Sharwils are the avocados that California doesn’t want you to know about. This larger, creamier, and much tastier cousin of the Hass is coming into season in the next few weeks. Sharwil avocados are known locally as the butter of the fruit world, and they are excellent spread on toast, chopped into salad, or eaten on their own. Be sure to pick an avocado that is firm but just softening if you want to enjoy it within a few days. Just like with mangoes, make sure the cut end of the stem is brown, not green.

By MKwek CC BY-SA 3.0, from Wikimedia Commons

Breadfruit, or Ulu, is another must-try food grown right here on the Big Island. While it can be eaten ripe — it will be sweet and custardy — breadfruit is usually harvested under ripe and served steamed, boiled, or fried. The taste and texture are often compared to a potato, but really it has a profile all its own. Plus, it is much richer in nutrients! While you can prepare breadfruit on your own, it is a bit of work and you will enjoy it much more if you leave the peeling, coring, cutting and cooking to one of our local restaurants.

A few more exotic fruits are just coming into season. Be sure to look out for bunches of tiny purple jaboticaba cherries, the tangy and custardy chermoya, and the pear-like mountain apples.

As for for locally-grown vegetables, most of them are available year round. That means no matter what season you visit the Big Island, you can find Hamakua mushrooms, sweet corn, watercress, Waimea beets and carrots, eggplant and sweet pumpkins.

While you might find some of these local offerings at our grocery stores, the best places to buy our Big Island produce are our farmer’s markets. There you will not only be able to browse a wide array of fruits and vegetables, but you will have a chance to “talk story” with the hard-working farmers who grew them.

Waimea currently hosts three markets on Saturday and one on Wednesday at the Pukalani Stables. The Saturday markets open early, around 7:30 and most vendors are sold out by noon, so it pays to get there early. The Wednesday market is open from 9:00 – 3:00.

There is another market on Saturday under the banyan tree in Hawi from 8:00 – 3:00. This market has an excellent supply of produce you may not find elsewhere and a laid-back, summer-weekend-barbecue vibe.

Volcanic activity hasn’t put a damper on the bustling Pahoa farmer’s market, on Sundays from 8:00 – 2:00. The Pahoa market is the largest on the island, with an array of Puna-grown fresh produce and a feel more akin to a festival than a weekly gathering. This one is not to be missed.

Closer to Kona, there is a great market in Captain Cook at the Amy BH Greenwell Ethnobotanical Garden on Sunday from 9:00 – 2:00, and another in Keauhou on Saturday from 8:00 – 12:00 that has consistently excellent produce.

Another great way to try some Big Island local food and produce is to let someone else prepare them for you. We always incorporate everything we can harvest from our land into our signature breakfasts here at our Big Island bed and breakfast, including mangoes, bananas, cherimoya, dragon fruit, herbs, arugula and chard, tomatoes, and avocados.

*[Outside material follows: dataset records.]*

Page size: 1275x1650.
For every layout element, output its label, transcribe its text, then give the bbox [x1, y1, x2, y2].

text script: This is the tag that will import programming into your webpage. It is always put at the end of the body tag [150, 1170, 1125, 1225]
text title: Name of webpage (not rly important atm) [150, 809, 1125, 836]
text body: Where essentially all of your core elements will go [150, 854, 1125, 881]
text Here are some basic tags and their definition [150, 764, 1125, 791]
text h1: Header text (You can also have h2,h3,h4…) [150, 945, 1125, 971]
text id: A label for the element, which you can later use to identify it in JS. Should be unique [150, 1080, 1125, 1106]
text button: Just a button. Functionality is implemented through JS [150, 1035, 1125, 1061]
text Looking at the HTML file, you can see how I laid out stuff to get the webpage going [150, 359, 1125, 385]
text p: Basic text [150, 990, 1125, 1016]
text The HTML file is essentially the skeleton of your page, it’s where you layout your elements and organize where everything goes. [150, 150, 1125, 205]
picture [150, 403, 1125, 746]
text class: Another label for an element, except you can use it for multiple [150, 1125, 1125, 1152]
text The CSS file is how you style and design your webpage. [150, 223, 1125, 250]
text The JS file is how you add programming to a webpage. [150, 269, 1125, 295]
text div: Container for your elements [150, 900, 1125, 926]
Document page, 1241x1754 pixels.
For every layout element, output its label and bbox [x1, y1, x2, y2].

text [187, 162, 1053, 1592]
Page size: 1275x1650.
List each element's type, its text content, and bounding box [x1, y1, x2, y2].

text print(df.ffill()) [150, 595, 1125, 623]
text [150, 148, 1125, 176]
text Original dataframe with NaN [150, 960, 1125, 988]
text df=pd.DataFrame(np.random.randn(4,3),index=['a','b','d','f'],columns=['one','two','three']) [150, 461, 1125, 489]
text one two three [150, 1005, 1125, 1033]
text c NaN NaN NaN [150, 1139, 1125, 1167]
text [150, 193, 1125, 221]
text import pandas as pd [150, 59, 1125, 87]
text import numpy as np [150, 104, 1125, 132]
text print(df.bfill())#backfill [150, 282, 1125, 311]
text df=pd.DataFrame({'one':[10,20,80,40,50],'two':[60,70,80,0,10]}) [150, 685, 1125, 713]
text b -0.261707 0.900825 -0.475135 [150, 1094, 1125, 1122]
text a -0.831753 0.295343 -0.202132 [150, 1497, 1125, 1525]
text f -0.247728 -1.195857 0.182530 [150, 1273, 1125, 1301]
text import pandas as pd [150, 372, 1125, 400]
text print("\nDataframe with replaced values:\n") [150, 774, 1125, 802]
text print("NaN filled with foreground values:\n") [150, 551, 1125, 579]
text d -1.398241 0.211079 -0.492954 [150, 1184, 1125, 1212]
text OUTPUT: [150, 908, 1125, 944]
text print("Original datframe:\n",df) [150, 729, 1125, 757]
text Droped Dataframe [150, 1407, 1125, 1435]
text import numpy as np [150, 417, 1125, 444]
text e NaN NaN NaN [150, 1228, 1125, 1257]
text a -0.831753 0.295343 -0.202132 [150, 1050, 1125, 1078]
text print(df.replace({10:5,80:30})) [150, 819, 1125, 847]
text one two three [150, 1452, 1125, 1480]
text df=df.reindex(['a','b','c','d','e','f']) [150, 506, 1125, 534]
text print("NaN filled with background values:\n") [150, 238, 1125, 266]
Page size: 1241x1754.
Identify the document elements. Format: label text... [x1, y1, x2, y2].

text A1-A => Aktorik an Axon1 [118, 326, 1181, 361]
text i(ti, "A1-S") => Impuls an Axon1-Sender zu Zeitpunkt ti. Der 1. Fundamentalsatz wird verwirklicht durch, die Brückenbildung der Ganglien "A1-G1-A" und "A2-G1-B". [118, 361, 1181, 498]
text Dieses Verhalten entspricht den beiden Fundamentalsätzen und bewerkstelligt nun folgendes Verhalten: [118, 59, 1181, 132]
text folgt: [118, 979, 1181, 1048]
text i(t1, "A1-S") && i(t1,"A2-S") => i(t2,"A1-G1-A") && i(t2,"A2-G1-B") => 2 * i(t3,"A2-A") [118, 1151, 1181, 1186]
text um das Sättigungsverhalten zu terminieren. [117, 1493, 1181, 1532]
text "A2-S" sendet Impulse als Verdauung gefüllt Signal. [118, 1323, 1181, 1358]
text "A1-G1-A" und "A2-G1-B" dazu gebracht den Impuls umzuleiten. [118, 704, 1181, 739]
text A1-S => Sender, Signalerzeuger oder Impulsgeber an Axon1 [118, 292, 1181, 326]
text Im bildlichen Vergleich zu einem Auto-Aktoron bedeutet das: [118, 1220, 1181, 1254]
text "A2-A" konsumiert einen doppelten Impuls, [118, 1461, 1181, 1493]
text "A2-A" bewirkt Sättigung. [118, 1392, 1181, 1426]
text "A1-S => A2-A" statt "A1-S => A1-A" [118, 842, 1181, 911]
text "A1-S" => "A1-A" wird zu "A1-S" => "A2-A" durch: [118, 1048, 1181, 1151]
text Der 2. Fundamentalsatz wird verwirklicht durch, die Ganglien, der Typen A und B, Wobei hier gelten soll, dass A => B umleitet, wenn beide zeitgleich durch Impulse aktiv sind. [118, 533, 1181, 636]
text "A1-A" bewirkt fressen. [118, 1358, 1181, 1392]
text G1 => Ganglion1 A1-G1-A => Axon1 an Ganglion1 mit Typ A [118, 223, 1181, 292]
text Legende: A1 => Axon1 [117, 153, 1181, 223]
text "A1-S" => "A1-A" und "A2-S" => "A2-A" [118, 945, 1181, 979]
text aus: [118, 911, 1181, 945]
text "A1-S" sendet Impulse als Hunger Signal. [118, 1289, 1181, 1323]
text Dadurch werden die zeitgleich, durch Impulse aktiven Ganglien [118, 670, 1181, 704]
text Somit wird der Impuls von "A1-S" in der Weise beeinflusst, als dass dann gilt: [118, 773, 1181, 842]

You might also try Merriman’s in Waimea for ultra-local, high-end dining with a casual ambiance, or the low-key Sweet Potato Kitchen in Hawi for simple,¬†wholesomely-prepared, farm-to-table bites and entrees.

Lastly, although most people don’t think of coffee as a fruit, coffee beans are actually sweet seeds that grow in a “cherry.” The Kona coffee season has just begun, and coffee pickers are hard at work harvesting all of the ripe red cherries off our 4,100 coffee trees for processing and roasting. If you visit the Big Island this fall you’ll be able to enjoy some of the freshest 100% estate Kona coffee that you have ever tasted, whether you have a morning cup here at the Holualoa Inn or you sample some of the many entries in the Kona Coffee competition at this year’s Holualoa Coffee & Art Stroll.